= Digital Computer Association =

Organization established in November 1952, and disbanded in 1994

The Digital Computer Association (DCA) was established in November 1952 in Santa Monica, California. It was disbanded in 1994.

The organization held monthly 2–3 hour technical dinner meetings at local restaurants attended by early computer engineers and computer programmers. The founder was R. Blair Smith, a local IBM salesman. He had two reasons for starting the organization: to recruit the help of all 18 IBM 701 customers in combating copyright infringement, causing salaries to increase; and to provide a forum for exchanging software programs to eliminate duplication of effort.

The DCA was loosely organized, met monthly, held an annual party and put out a newsletter. The group was run by a volunteer committee who selected the president (called the Fish). According to the rules of the organization, the newly elected president had to serve or move out of town.

At the monthly meeting, resumes and ideas were exchanged before the meal, and after the dinner an invited speaker addressed the group. Computer programming was still a relatively new field and people came to the meetings to keep abreast of new developments, techniques and products, as well as to check out local job opportunities and to socialize.

By 1966, the DCA was becoming less important and was terminated, as national organizations, such as the Association for Computing Machinery (ACM) replaced it as the place to go for professional contacts and information. Shortly thereafter some old DCA members, missing the casual nature and camaraderie of the meetings, decided to resurrect DCA as a larger yearly event.
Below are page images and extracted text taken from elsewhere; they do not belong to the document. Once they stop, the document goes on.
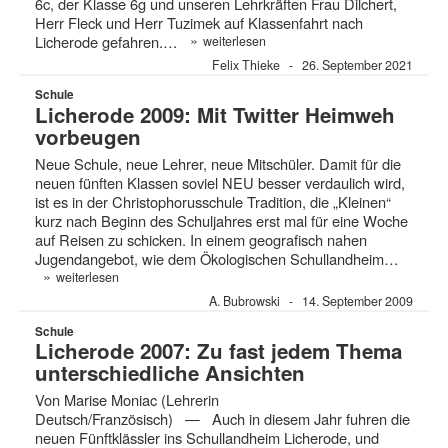
6c, der Klasse 6g und unseren Lehrkräften Frau Dilchert,
Herr Fleck und Herr Tuzimek auf Klassenfahrt nach
»
Licherode gefahren.…
weiterlesen
Felix Thieke
26. September 2021
Schule
Licherode 2009: Mit Twitter Heimweh
vorbeugen
Neue Schule, neue Lehrer, neue Mitschüler. Damit für die
neuen fünften Klassen soviel NEU besser verdaulich wird,
ist es in der Christophorusschule Tradition, die „Kleinen“
kurz nach Beginn des Schuljahres erst mal für eine Woche
auf Reisen zu schicken. In einem geografisch nahen
Jugendangebot, wie dem Ökologischen Schullandheim…
»
weiterlesen
A. Bubrowski
14. September 2009
Schule
Licherode 2007: Zu fast jedem Thema
unterschiedliche Ansichten
Von Marise Moniac (Lehrerin
Deutsch/Französisch) — Auch in diesem Jahr fuhren die
neuen Fünftklässler ins Schullandheim Licherode, und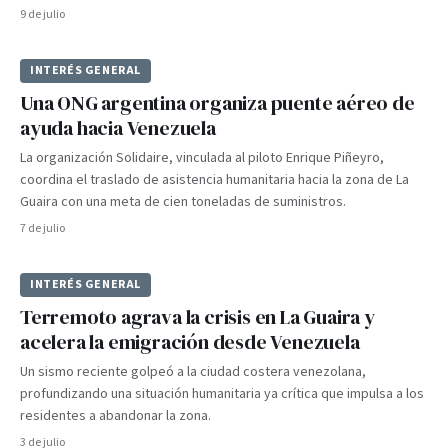
9 de julio
INTERÉS GENERAL
Una ONG argentina organiza puente aéreo de
ayuda hacia Venezuela
La organización Solidaire, vinculada al piloto Enrique Piñeyro,
coordina el traslado de asistencia humanitaria hacia la zona de La
Guaira con una meta de cien toneladas de suministros.
7 de julio
INTERÉS GENERAL
Terremoto agrava la crisis en La Guaira y
acelera la emigración desde Venezuela
Un sismo reciente golpeó a la ciudad costera venezolana,
profundizando una situación humanitaria ya crítica que impulsa a los
residentes a abandonar la zona.
3 de julio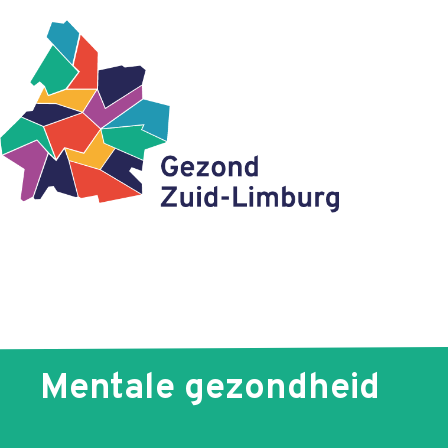
Mentale gezondheid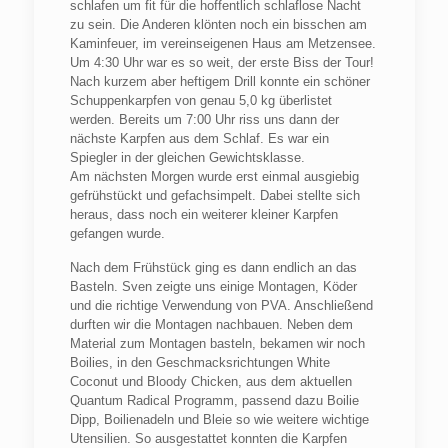
schlafen um fit für die hoffentlich schlaflose Nacht
zu sein. Die Anderen klönten noch ein bisschen am
Kaminfeuer, im vereinseigenen Haus am Metzensee.
Um 4:30 Uhr war es so weit, der erste Biss der Tour!
Nach kurzem aber heftigem Drill konnte ein schöner
Schuppenkarpfen von genau 5,0 kg überlistet
werden. Bereits um 7:00 Uhr riss uns dann der
nächste Karpfen aus dem Schlaf. Es war ein
Spiegler in der gleichen Gewichtsklasse.
Am nächsten Morgen wurde erst einmal ausgiebig
gefrühstückt und gefachsimpelt. Dabei stellte sich
heraus, dass noch ein weiterer kleiner Karpfen
gefangen wurde.
Nach dem Frühstück ging es dann endlich an das
Basteln. Sven zeigte uns einige Montagen, Köder
und die richtige Verwendung von
PVA
. Anschließend
durften wir die Montagen nachbauen. Neben dem
Material zum Montagen basteln, bekamen wir noch
Boilies, in den Geschmacksrichtungen White
Coconut und Bloody Chicken, aus dem aktuellen
Quantum Radical Programm, passend dazu Boilie
Dipp, Boilienadeln und Bleie so wie weitere wichtige
Utensilien. So ausgestattet konnten die Karpfen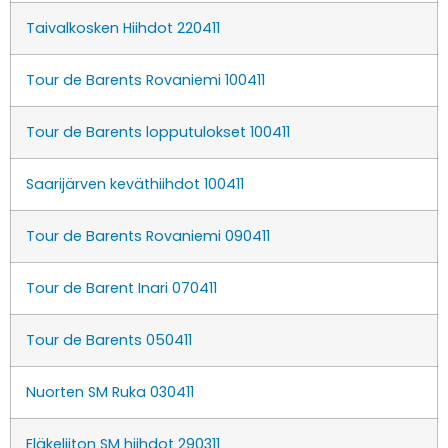
Taivalkosken Hiihdot 220411
Tour de Barents Rovaniemi 100411
Tour de Barents lopputulokset 100411
Saarijärven keväthiihdot 100411
Tour de Barents Rovaniemi 090411
Tour de Barent Inari 070411
Tour de Barents 050411
Nuorten SM Ruka 030411
Eläkeliiton SM hiihdot 290311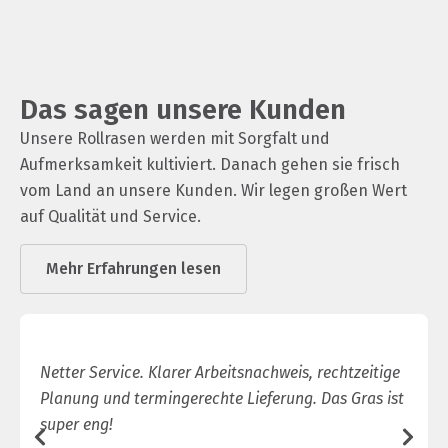
Das sagen unsere Kunden
Unsere Rollrasen werden mit Sorgfalt und
Aufmerksamkeit kultiviert. Danach gehen sie frisch
vom Land an unsere Kunden. Wir legen großen Wert
auf Qualität und Service.
Mehr Erfahrungen lesen
Netter Service. Klarer Arbeitsnachweis, rechtzeitige
Planung und termingerechte Lieferung. Das Gras ist
super eng!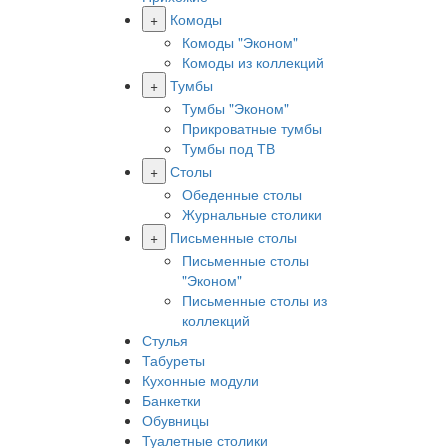
+
Комоды
Комоды "Эконом"
Комоды из коллекций
+
Тумбы
Тумбы "Эконом"
Прикроватные тумбы
Тумбы под ТВ
+
Столы
Обеденные столы
Журнальные столики
+
Письменные столы
Письменные столы
"Эконом"
Письменные столы из
коллекций
Стулья
Табуреты
Кухонные модули
Банкетки
Обувницы
Туалетные столики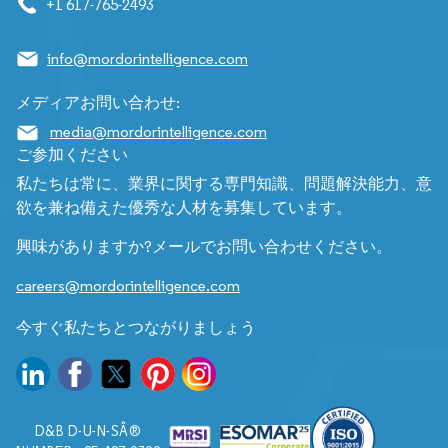
+1 617-765-2493
info@mordorintelligence.com
メディアお問い合わせ:
media@mordorintelligence.com
ご参加ください
私たちは常に、業界に関する専門知識、問題解決能力、意
欲を兼ね備えた優秀な人材を募集しています。
興味がありますか?メールでお問い合わせください。
careers@mordorintelligence.com
今すぐ私たちとつながりましょう
D&B D-U-N-SÂ®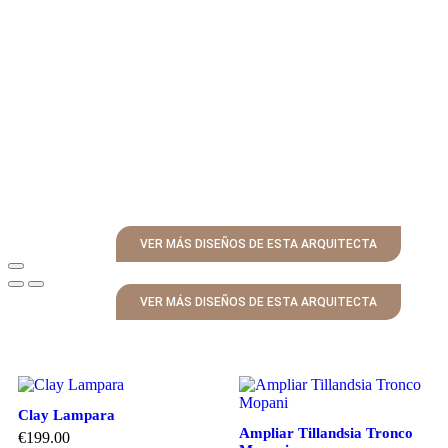
VER MÁS DISEÑOS DE ESTA ARQUITECTA
VER MÁS DISEÑOS DE ESTA ARQUITECTA
Clay Lampara
Ampliar Tillandsia Tronco
€
199.00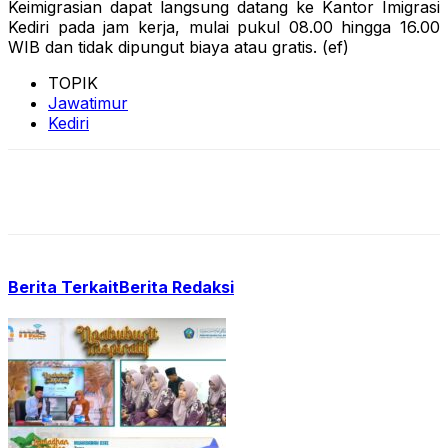
Keimigrasian dapat langsung datang ke Kantor Imigrasi
Kediri pada jam kerja, mulai pukul 08.00 hingga 16.00
WIB dan tidak dipungut biaya atau gratis. (ef)
TOPIK
Jawatimur
Kediri
Berita Terkait
Berita Redaksi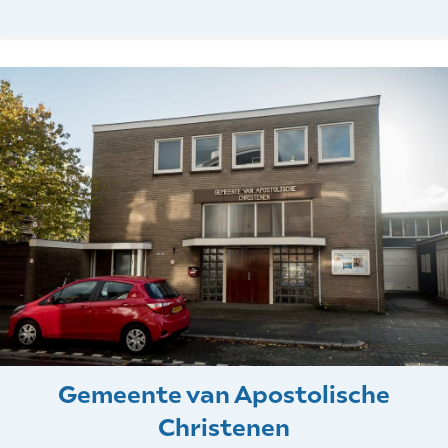
Gemeente van Apostolische
Christenen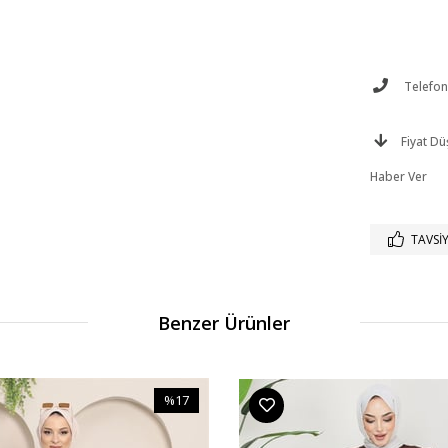
Telefonl
Fiyat D
Haber Ver
TAVSIY
Benzer Ürünler
%17
İndirim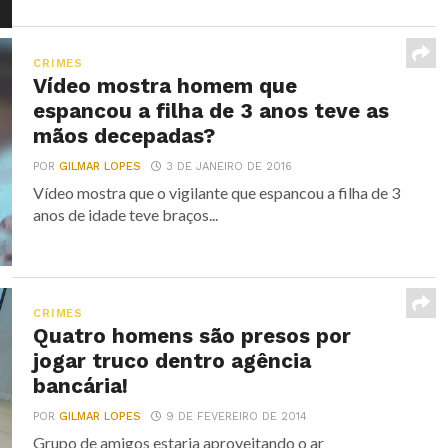
CRIMES
Vídeo mostra homem que
espancou a filha de 3 anos teve as
mãos decepadas?
POR
GILMAR LOPES
3 DE JANEIRO DE 2016
Vídeo mostra que o vigilante que espancou a filha de 3
anos de idade teve braços...
CRIMES
Quatro homens são presos por
jogar truco dentro agência
bancária!
POR
GILMAR LOPES
9 DE FEVEREIRO DE 2014
Grupo de amigos estaria aproveitando o ar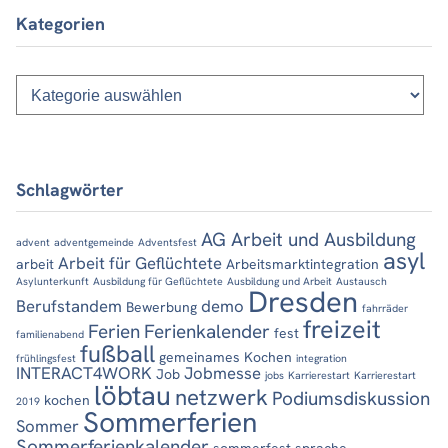
Kategorien
Kategorien
Schlagwörter
AG Arbeit und Ausbildung
advent
adventgemeinde
Adventsfest
asyl
Arbeit für Geflüchtete
arbeit
Arbeitsmarktintegration
Asylunterkunft
Ausbildung für Geflüchtete
Ausbildung und Arbeit
Austausch
Dresden
Berufstandem
demo
Bewerbung
fahrräder
freizeit
Ferien
Ferienkalender
fest
familienabend
fußball
gemeinames Kochen
frühlingsfest
integration
INTERACT4WORK
Jobmesse
Job
jobs
Karrierestart
Karrierestart
löbtau
netzwerk
Podiumsdiskussion
kochen
2019
Sommerferien
Sommer
Sommerferienkalender
sommerfest
sprache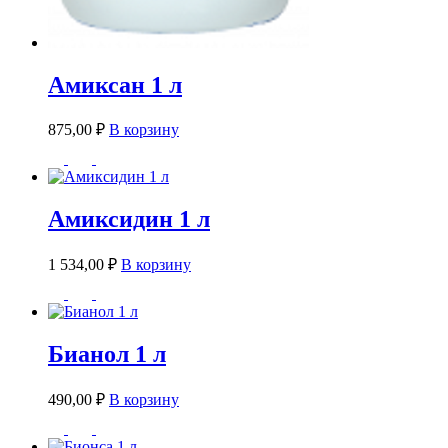
Амиксан 1 л
875,00
₽
В корзину
Амиксидин 1 л
1 534,00
₽
В корзину
Бианол 1 л
490,00
₽
В корзину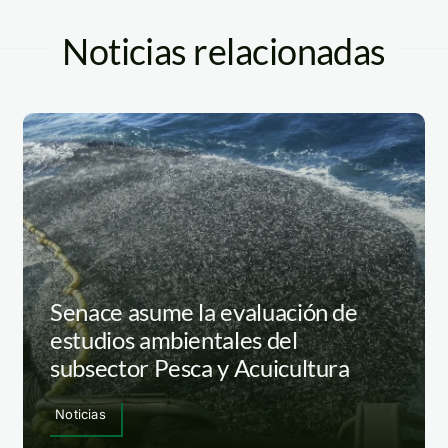
Noticias relacionadas
Senace asume la evaluación de
estudios ambientales del
subsector Pesca y Acuicultura
Noticias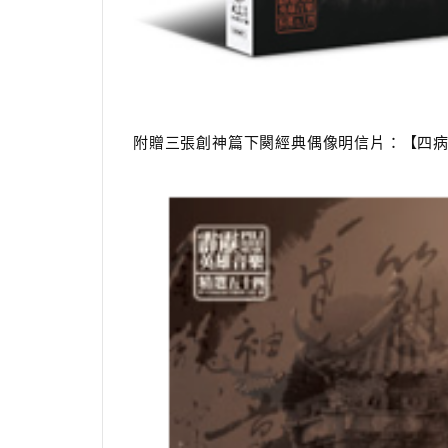
附贈三張創神篇下闋經典偶像明信片：【四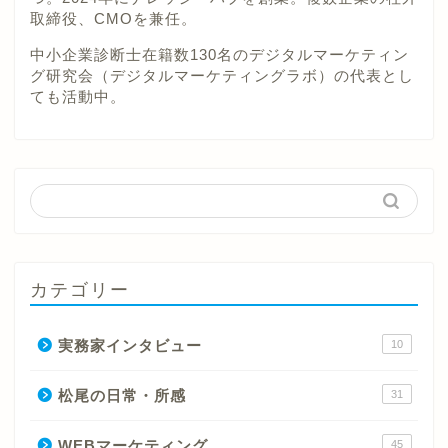
取締役、CMOを兼任。
中小企業診断士在籍数130名のデジタルマーケティン
グ研究会（デジタルマーケティングラボ）の代表とし
ても活動中。
カテゴリー
実務家インタビュー
10
松尾の日常・所感
31
WEBマーケティング
45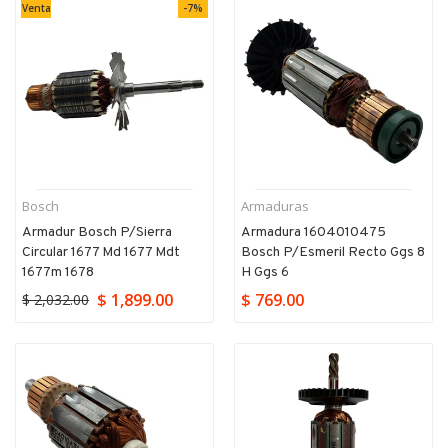
Venta
-7%
Bosch
Armaduras
Armadur Bosch P/sierra
Armadura 1604010475
Circular 1677 Md 1677 Mdt
Bosch P/esmeril Recto Ggs 8
1677m 1678
H Ggs 6
$ 1,899.00
$ 769.00
$ 2,032.00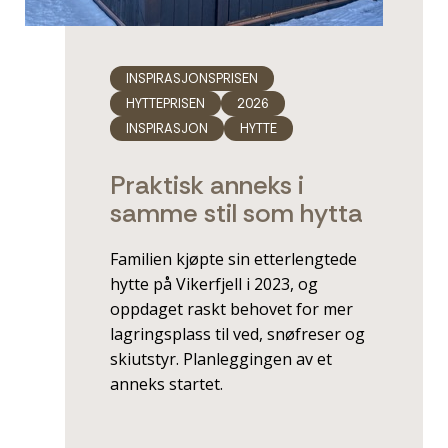
INSPIRASJONSPRISEN
HYTTEPRISEN
2026
INSPIRASJON
HYTTE
Praktisk anneks i
samme stil som hytta
Familien kjøpte sin etterlengtede
hytte på Vikerfjell i 2023, og
oppdaget raskt behovet for mer
lagringsplass til ved, snøfreser og
skiutstyr. Planleggingen av et
anneks startet.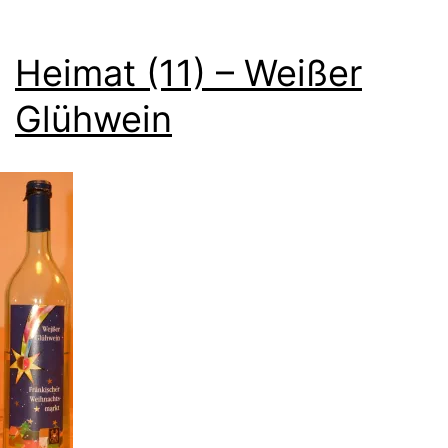
Heimat (11) – Weißer
Glühwein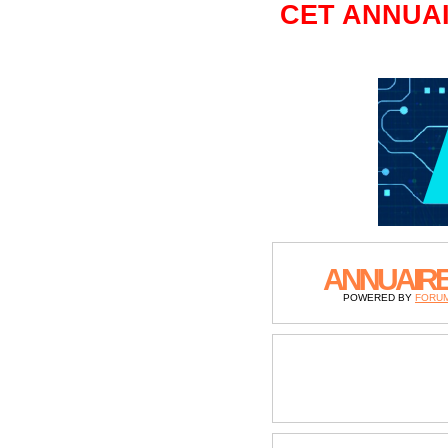
CET ANNUAI
ANNUAIR
POWERED BY
FORU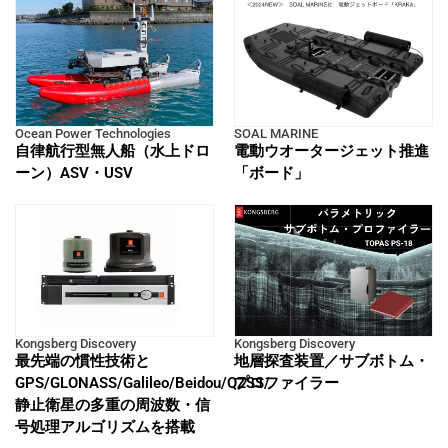
Ocean Power Technologies
SOAL MARINE
自律航行型無人船（水上ドロ
電動ウオータージェット推進
ーン）ASV・USV
「ボード」
Kongsberg Discovery
Kongsberg Discovery
最先端の慣性技術と
地層探査装置／サブボトム・
GPS/GLONASS/Galileo/Beidou/QZSS/
プロファイラー
静止衛星の多重の周波数・信
号処理アルゴリズムを搭載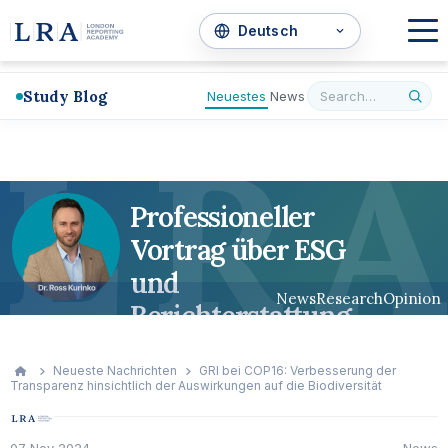
Study Blog
Neuestes
News
L
R
A
Professioneller
Vortrag über ESG
und
News
Research
Opinion
Berichterstattung
Neueste Nachrichten
GRI bei COP16: Verbesserung der
Transparenz hinsichtlich der Auswirkungen auf die Biodiversität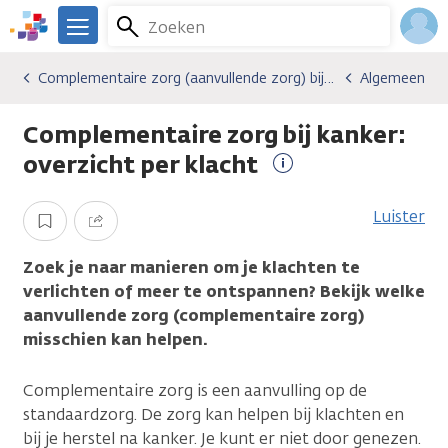
Overslaan
Zoeken
Menu
en
We
naar
zijn
Inlo
Complementaire zorg (aanvullende zorg) bij kanker
Algemeen
Gevolgen van kanker
Complementaire zorg (aanvullende zorg) bij kanker
Algemeen
de
er
Acco
inhoud
voor
Complementaire zorg bij kanker:
gaan
je.
Kanker.nl
overzicht per klacht
Meer
informatie
Luister
Opslaan
Delen
Zoek je naar manieren om je klachten te
verlichten of meer te ontspannen? Bekijk welke
aanvullende zorg (complementaire zorg)
misschien kan helpen.
Complementaire zorg is een aanvulling op de
standaardzorg. De zorg kan helpen bij klachten en
bij je herstel na kanker. Je kunt er niet door genezen.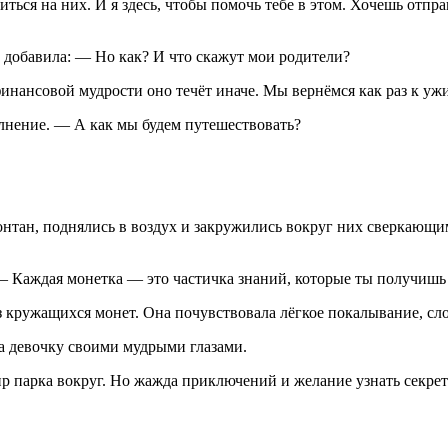
ься на них. И я здесь, чтобы помочь тебе в этом. Хочешь отпра
 добавила: — Но как? И что скажут мои родители?
нансовой мудрости оно течёт иначе. Мы вернёмся как раз к ужин
олнение. — А как мы будем путешествовать?
фонтан, поднялись в воздух и закружились вокруг них сверкающ
— Каждая монетка — это частичка знаний, которые ты получишь
из кружащихся монет. Она почувствовала лёгкое покалывание, сл
на девочку своими мудрыми глазами.
р парка вокруг. Но жажда приключений и желание узнать секре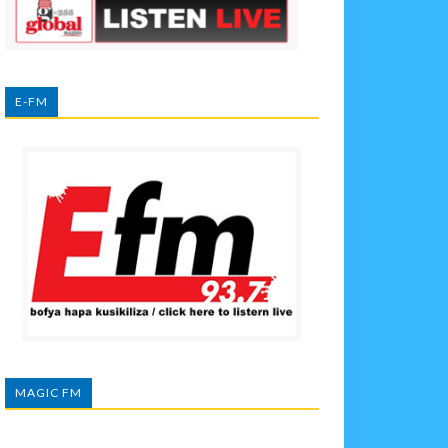
E-FM
MAGIC FM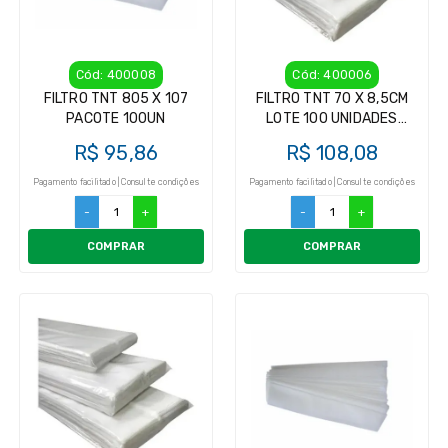
Cód: 400008
Cód: 400006
FILTRO TNT 805 X 107
FILTRO TNT 70 X 8,5CM
PACOTE 100UN
LOTE 100 UNIDADES
FILTRO PARA ORDENHAD
R$ 95,86
R$ 108,08
Pagamento facilitado | Consulte condições
Pagamento facilitado | Consulte condições
-
+
-
+
COMPRAR
COMPRAR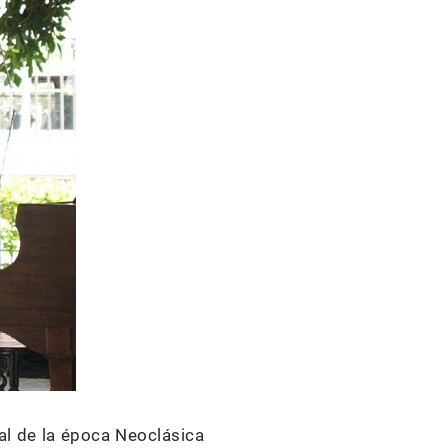
nal de la época Neoclásica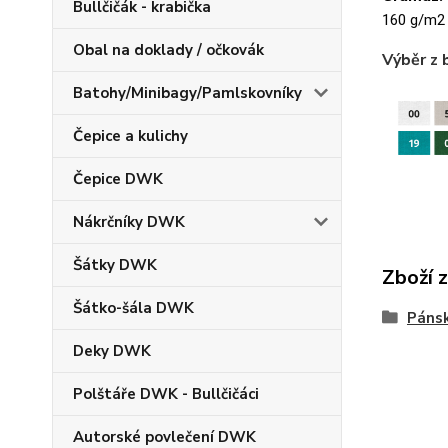
Bullčičák - krabička
160 g/m2
Obal na doklady / očkovák
Výběr z 
Batohy/Minibagy/Pamlskovníky
Čepice a kulichy
Čepice DWK
Nákrčníky DWK
Šátky DWK
Zboží 
Šátko-šála DWK
Pánsk
Deky DWK
Polštáře DWK - Bullčičáci
Autorské povlečení DWK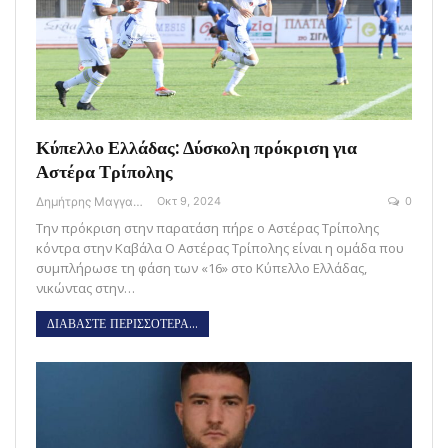
Κύπελλο Ελλάδας: Δύσκολη πρόκριση για
Αστέρα Τρίπολης
Δημήτρης Μαγγανάρης
Οκτ 9, 2024
0
Την πρόκριση στην παρατάση πήρε ο Αστέρας Τρίπολης
κόντρα στην Καβάλα O Αστέρας Τρίπολης είναι η ομάδα που
συμπλήρωσε τη φάση των «16» στο Κύπελλο Ελλάδας,
νικώντας στην…
ΔΙΑΒΑΣΤΕ ΠΕΡΙΣΣΟΤΕΡΑ...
This reincarnation was held in a hotel ballroom and dispensed with serious discussions.

The annual meetings started with a cocktail hour followed by a dinner with wine. When the dessert dishes were cleared and the wait staff had left the room, short skits were presented, starting with the "Welcome to the Virgins", which brought first-time attendees up to the podium to be adorned with the customary paper toilet seat cover. This was all punctuated by corks tossed toward the podium and from table to table. People saved their wine corks all year to cut into non-lethal sizes and throw at each other. It was quite unprofessional.

In 1972, a contest was held to create a DCA logo. The winner submitted a graphic of a magnetic tape reel with a martini glass in the center. Overlaid were the concentric letters D, C, A, and around the top circumference of the reel was the phrase "Since 1952" and around the bottom "FASTER THAN A SPEEDING CORK".

The DCA continued in this fashion through 1993. In 1994, it was disbanded. This was influenced by the occurrence of the 1994 Northridge earthquake and the subsequent confusion and movement of several people away from the Los Angeles area.